= Brij Mohan Birla =

Descendant of the Birla family

Brij Mohan Birla (1904 – 1981) was one of the scions of Birla family and an industrialist and philanthropist. He was the youngest and 4th son of Baldeo Das Birla. He was chairman of Hindustan Motors, Ruby General Insurance, India Exchange Ltd, NBC Bearing and was on board of several other Birla companies. He founded Hindustan Motors in 1942 and NBC Bearings in 1946. CK Birla Group is successor to his branch of Birla family. He was president of Indian Chamber of Commerce in 1936 and the Federation of Indian Chambers of Commerce & Industry for year 1954.

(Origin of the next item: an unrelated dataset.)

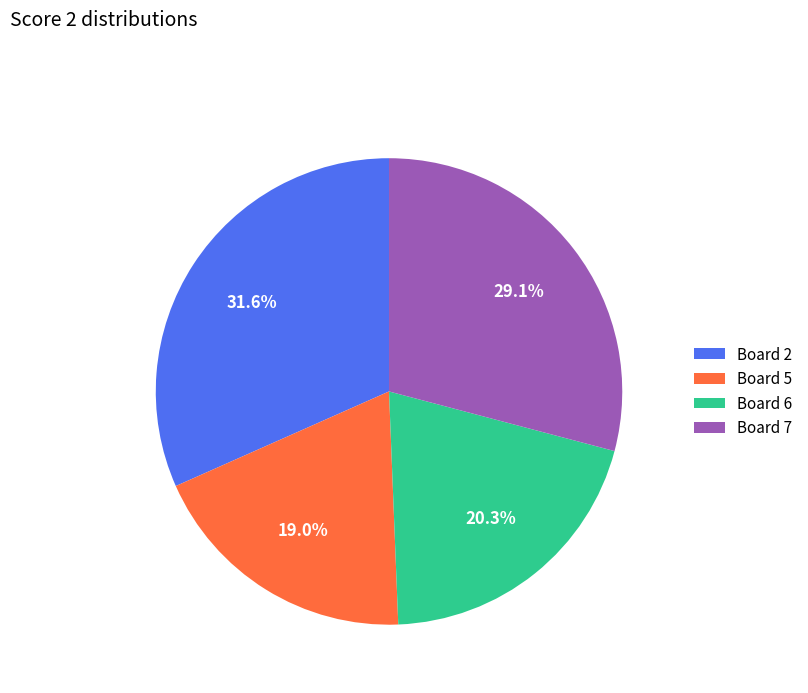

To the nearest percent, what percentage of the pie is Board 6?

20%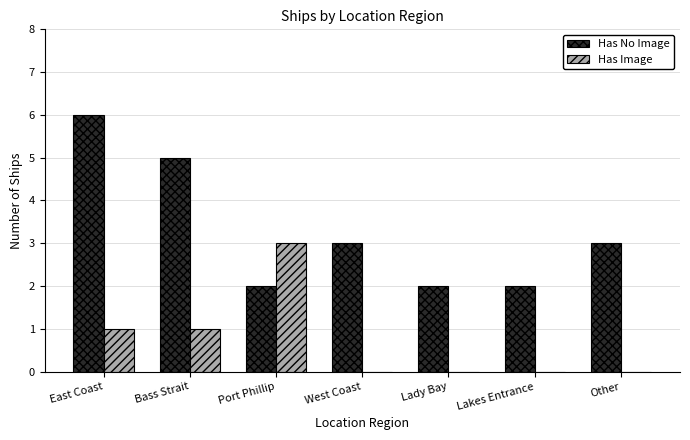

Count the number of data series in this chart.

2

He was a philanthropist and there are many institutions which own its existence due to donations by him and his trusts:

- Birla Institute of Technology, Mesra near Ranchi was established in the year 1955 by him
- Birla Mandir, Jaipur
- B. M. Birla Planetarium, Chennai
- B. M. Birla Science Museum, Hyderabad
- B. M. Birla Heart Research Centre, Kolkata is named after him
- Modern High School for Girls, Kolkata was founded by him in 1952
- Rani Birla Girls' College, Kolkata founded in 1961
- Modern High School for Girls, Pilani
- Rukmani Birla High School, Jaipur, named after wife of Brij Mohan Birla
- B.M. Birla Science and Technology Centre, Jaipur.